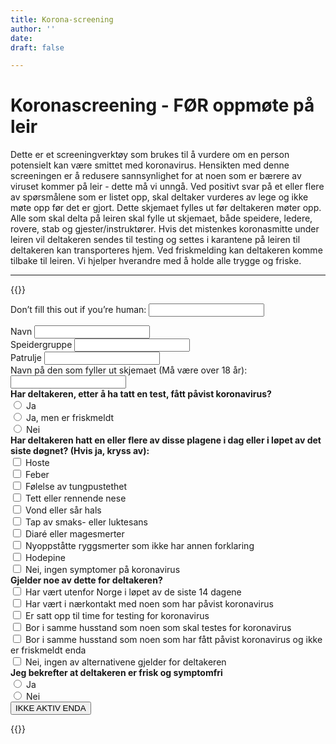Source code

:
 ```yaml
---
title: Korona-screening
author: ''
date: 
draft: false

---
```

# Koronascreening - FØR oppmøte på leir
Dette er et screeningverktøy som brukes til å vurdere om en person potensielt kan være smittet med koronavirus. Hensikten med denne screeningen er å redusere sannsynlighet for at noen som er bærere av viruset kommer på leir - dette må vi unngå.
Ved positivt svar på et eller flere av spørsmålene som er listet opp, skal deltaker vurderes av lege og ikke møte opp før det er gjort.
Dette skjemaet fylles ut før deltakeren møter opp. Alle som skal delta på leiren skal fylle ut skjemaet, både speidere, ledere, rovere, stab og gjester/instruktører. Hvis det mistenkes koronasmitte under leiren vil deltakeren sendes til testing og settes i karantene på leiren til deltakeren kan transporteres hjem. Ved friskmelding kan deltakeren komme tilbake til leiren.
Vi hjelper hverandre med å holde alle trygge og friske. 

 ---

{{<rawhtml>}}
<form name="screening" method="POST" netlify-honeypot="bot-field" data-netlify="true">
    <p class="hidden">
        <label>Don’t fill this out if you’re human: <input name="bot-field" /></label>
    </p>
    <div class="form-group field-navn">
        <label for="navn">Navn</label>
        <input type="text" class="form-control" name="navn" id="navn" required="required" aria-required="true">
    </div>
    <div class="form-group field-speidergruppe">
        <label for="speidergruppe">Speidergruppe</label>
        <input type="text" class="form-control" name="speidergruppe" id="speidergruppe" required="required" aria-required="true">
    </div>
    <div class="form-group field-patrulje">
        <label for="patrulje">Patrulje</label>
        <input type="text" class="form-control" name="patrulje" id="patrulje" required="required" aria-required="true">
    </div>
    <div class="form-group field-utfyller">
        <label for="utfyller">Navn på den som fyller ut skjemaet (Må være over 18 år):</label>
        <input type="text" class="form-control" name="utfyller" id="utfyller" required="required" aria-required="true">
    </div>
    <div class="form-group field-har-korona">
        <label for="har-korona"><strong>Har deltakeren, etter å ha tatt en test, fått påvist koronavirus?</strong></label>
        <div class="radio-group">
            <div>
                <input name="har-korona" id="har-korona-0" value="option-1" type="radio">
                <label for="har-korona-0">Ja</label>
            </div>
            <div>
                <input name="har-korona" id="har-korona-1" value="option-2" type="radio">
                <label for="har-korona-1">Ja, men er friskmeldt</label>
            </div>
            <div>
                <input name="har-korona" id="har-korona-2" value="option-3" type="radio">
                <label for="har-korona-2">Nei</label>
            </div>
        </div>
    </div>
    <div class="form-group field-symptomer">
        <label for="symptomer"><strong>Har deltakeren hatt en eller flere av disse plagene i dag eller i løpet av det siste døgnet? (Hvis ja, kryss av):</strong></label>
        <div class="checkbox-group">
            <div class="formbuilder-checkbox">
                <input name="symptomer[]" id="symptomer-0" value="option-1" type="checkbox">
                <label for="symptomer-0">Hoste</label>
            </div>
            <div class="formbuilder-checkbox">
                <input name="symptomer[]" id="symptomer-1" type="checkbox">
                <label for="symptomer-1">Feber</label>
            </div>
            <div class="formbuilder-checkbox">
                <input name="symptomer[]" id="symptomer-2" type="checkbox">
                <label for="symptomer-2">Følelse av tungpustethet</label>
            </div>
            <div class="formbuilder-checkbox">
                <input name="symptomer[]" id="symptomer-3" type="checkbox">
                <label for="symptomer-3">Tett eller rennende nese</label>
            </div>
            <div class="formbuilder-checkbox">
                <input name="symptomer[]" id="symptomer-4" type="checkbox">
                <label for="symptomer-4">Vond eller sår hals</label>
            </div>
            <div class="formbuilder-checkbox">
                <input name="symptomer[]" id="symptomer-5" type="checkbox">
                <label for="symptomer-5">Tap av smaks- eller luktesans</label>
            </div>
            <div class="formbuilder-checkbox">
                <input name="symptomer[]" id="symptomer-6" type="checkbox">
                <label for="symptomer-6">Diaré eller magesmerter</label>
            </div>
            <div class="formbuilder-checkbox">
                <input name="symptomer[]" id="symptomer-7" type="checkbox">
                <label for="symptomer-7">Nyoppståtte ryggsmerter som ikke har annen forklaring</label>
            </div>
            <div class="formbuilder-checkbox">
                <input name="symptomer[]" id="symptomer-8" type="checkbox">
                <label for="symptomer-8">Hodepine</label>
            </div>
            <div class="formbuilder-checkbox">
                <input name="symptomer[]" id="symptomer-9" type="checkbox">
                <label for="symptomer-9">Nei, ingen symptomer på koronavirus</label>
            </div>
        </div>
    </div>
   <div class="form-group field-spredning">
        <label for="spredning" class=""><strong>Gjelder noe av dette for deltakeren?</strong></label>
        <div class="checkbox-group">
            <div class="formbuilder-checkbox">
                <input name="spredning[]" id="spredning-0" value="option-1" type="checkbox">
                <label for="spredning-0">Har vært utenfor Norge i løpet av de siste 14 dagene</label>
            </div>
            <div class="formbuilder-checkbox">
                <input name="spredning[]" id="spredning-1" type="checkbox">
                <label for="spredning-1">Har vært i nærkontakt med noen som har påvist koronavirus</label>
            </div>
            <div class="formbuilder-checkbox">
                <input name="spredning[]" id="spredning-2" type="checkbox">
                <label for="spredning-2">Er satt opp til time for testing for koronavirus</label>
            </div>
            <div class="formbuilder-checkbox">
                <input name="spredning[]" id="spredning-3" type="checkbox">
                <label for="spredning-3">Bor i samme husstand som noen som skal testes for koronavirus</label>
            </div>
            <div class="formbuilder-checkbox">
                <input name="spredning[]" id="spredning-4" type="checkbox">
                <label for="spredning-4">Bor i samme husstand som noen som har fått påvist koronavirus og ikke er friskmeldt enda</label>
            </div>
            <div class="formbuilder-checkbox">
                <input name="spredning[]" id="spredning-5" type="checkbox">
                <label for="spredning-5">Nei, ingen av alternativene gjelder for deltakeren</label>
            </div>
        </div>
    </div>
    <div class="form-group field-frisk">
        <label for="frisk" class=""><strong>Jeg bekrefter at deltakeren er frisk og symptomfri</strong></label>
        <div class="radio-group">
            <div class="formbuilder-radio">
                <input name="frisk" id="frisk-0" required="required" aria-required="true" value="ja" type="radio">
                <label for="frisk-0">Ja</label>
            </div>
            <div class="formbuilder-radio">
                <input name="frisk" id="frisk-1" value="nei" type="radio">
                <label for="frisk-1">Nei</label>
            </div>
        </div>
    </div>
    <div>
        <button type="submit">IKKE AKTIV ENDA</button>
    </div>
</form>


{{</rawhtml>}}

──────────────────────────────

> [BRIEF] When you output the entries, keep each line exactly as it is and leave out any pictures.

> [RESPONSE AREA]
Source code

:
 ```yaml
---
title: Korona-screening
author: ''
date: 
draft: false

---
```

# Koronascreening - FØR oppmøte på leir
Dette er et screeningverktøy som brukes til å vurdere om en person potensielt kan være smittet med koronavirus. Hensikten med denne screeningen er å redusere sannsynlighet for at noen som er bærere av viruset kommer på leir - dette må vi unngå.
Ved positivt svar på et eller flere av spørsmålene som er listet opp, skal deltaker vurderes av lege og ikke møte opp før det er gjort.
Dette skjemaet fylles ut før deltakeren møter opp. Alle som skal delta på leiren skal fylle ut skjemaet, både speidere, ledere, rovere, stab og gjester/instruktører. Hvis det mistenkes koronasmitte under leiren vil deltakeren sendes til testing og settes i karantene på leiren til deltakeren kan transporteres hjem. Ved friskmelding kan deltakeren komme tilbake til leiren.
Vi hjelper hverandre med å holde alle trygge og friske. 

 ---

{{<rawhtml>}}
<form name="screening" method="POST" netlify-honeypot="bot-field" data-netlify="true">
    <p class="hidden">
        <label>Don’t fill this out if you’re human: <input name="bot-field" /></label>
    </p>
    <div class="form-group field-navn">
        <label for="navn">Navn</label>
        <input type="text" class="form-control" name="navn" id="navn" required="required" aria-required="true">
    </div>
    <div class="form-group field-speidergruppe">
        <label for="speidergruppe">Speidergruppe</label>
        <input type="text" class="form-control" name="speidergruppe" id="speidergruppe" required="required" aria-required="true">
    </div>
    <div class="form-group field-patrulje">
        <label for="patrulje">Patrulje</label>
        <input type="text" class="form-control" name="patrulje" id="patrulje" required="required" aria-required="true">
    </div>
    <div class="form-group field-utfyller">
        <label for="utfyller">Navn på den som fyller ut skjemaet (Må være over 18 år):</label>
        <input type="text" class="form-control" name="utfyller" id="utfyller" required="required" aria-required="true">
    </div>
    <div class="form-group field-har-korona">
        <label for="har-korona"><strong>Har deltakeren, etter å ha tatt en test, fått påvist koronavirus?</strong></label>
        <div class="radio-group">
            <div>
                <input name="har-korona" id="har-korona-0" value="option-1" type="radio">
                <label for="har-korona-0">Ja</label>
            </div>
            <div>
                <input name="har-korona" id="har-korona-1" value="option-2" type="radio">
                <label for="har-korona-1">Ja, men er friskmeldt</label>
            </div>
            <div>
                <input name="har-korona" id="har-korona-2" value="option-3" type="radio">
                <label for="har-korona-2">Nei</label>
            </div>
        </div>
    </div>
    <div class="form-group field-symptomer">
        <label for="symptomer"><strong>Har deltakeren hatt en eller flere av disse plagene i dag eller i løpet av det siste døgnet? (Hvis ja, kryss av):</strong></label>
        <div class="checkbox-group">
            <div class="formbuilder-checkbox">
                <input name="symptomer[]" id="symptomer-0" value="option-1" type="checkbox">
                <label for="symptomer-0">Hoste</label>
            </div>
            <div class="formbuilder-checkbox">
                <input name="symptomer[]" id="symptomer-1" type="checkbox">
                <label for="symptomer-1">Feber</label>
            </div>
            <div class="formbuilder-checkbox">
                <input name="symptomer[]" id="symptomer-2" type="checkbox">
                <label for="symptomer-2">Følelse av tungpustethet</label>
            </div>
            <div class="formbuilder-checkbox">
                <input name="symptomer[]" id="symptomer-3" type="checkbox">
                <label for="symptomer-3">Tett eller rennende nese</label>
            </div>
            <div class="formbuilder-checkbox">
                <input name="symptomer[]" id="symptomer-4" type="checkbox">
                <label for="symptomer-4">Vond eller sår hals</label>
            </div>
            <div class="formbuilder-checkbox">
                <input name="symptomer[]" id="symptomer-5" type="checkbox">
                <label for="symptomer-5">Tap av smaks- eller luktesans</label>
            </div>
            <div class="formbuilder-checkbox">
                <input name="symptomer[]" id="symptomer-6" type="checkbox">
                <label for="symptomer-6">Diaré eller magesmerter</label>
            </div>
            <div class="formbuilder-checkbox">
                <input name="symptomer[]" id="symptomer-7" type="checkbox">
                <label for="symptomer-7">Nyoppståtte ryggsmerter som ikke har annen forklaring</label>
            </div>
            <div class="formbuilder-checkbox">
                <input name="symptomer[]" id="symptomer-8" type="checkbox">
                <label for="symptomer-8">Hodepine</label>
            </div>
            <div class="formbuilder-checkbox">
                <input name="symptomer[]" id="symptomer-9" type="checkbox">
                <label for="symptomer-9">Nei, ingen symptomer på koronavirus</label>
            </div>
        </div>
    </div>
   <div class="form-group field-spredning">
        <label for="spredning" class=""><strong>Gjelder noe av dette for deltakeren?</strong></label>
        <div class="checkbox-group">
            <div class="formbuilder-checkbox">
                <input name="spredning[]" id="spredning-0" value="option-1" type="checkbox">
                <label for="spredning-0">Har vært utenfor Norge i løpet av de siste 14 dagene</label>
            </div>
            <div class="formbuilder-checkbox">
                <input name="spredning[]" id="spredning-1" type="checkbox">
                <label for="spredning-1">Har vært i nærkontakt med noen som har påvist koronavirus</label>
            </div>
            <div class="formbuilder-checkbox">
                <input name="spredning[]" id="spredning-2" type="checkbox">
                <label for="spredning-2">Er satt opp til time for testing for koronavirus</label>
            </div>
            <div class="formbuilder-checkbox">
                <input name="spredning[]" id="spredning-3" type="checkbox">
                <label for="spredning-3">Bor i samme husstand som noen som skal testes for koronavirus</label>
            </div>
            <div class="formbuilder-checkbox">
                <input name="spredning[]" id="spredning-4" type="checkbox">
                <label for="spredning-4">Bor i samme husstand som noen som har fått påvist koronavirus og ikke er friskmeldt enda</label>
            </div>
            <div class="formbuilder-checkbox">
                <input name="spredning[]" id="spredning-5" type="checkbox">
                <label for="spredning-5">Nei, ingen av alternativene gjelder for deltakeren</label>
            </div>
        </div>
    </div>
    <div class="form-group field-frisk">
        <label for="frisk" class=""><strong>Jeg bekrefter at deltakeren er frisk og symptomfri</strong></label>
        <div class="radio-group">
            <div class="formbuilder-radio">
                <input name="frisk" id="frisk-0" required="required" aria-required="true" value="ja" type="radio">
                <label for="frisk-0">Ja</label>
            </div>
            <div class="formbuilder-radio">
                <input name="frisk" id="frisk-1" value="nei" type="radio">
                <label for="frisk-1">Nei</label>
            </div>
        </div>
    </div>
    <div>
        <button type="submit">IKKE AKTIV ENDA</button>
    </div>
</form>


{{</rawhtml>}}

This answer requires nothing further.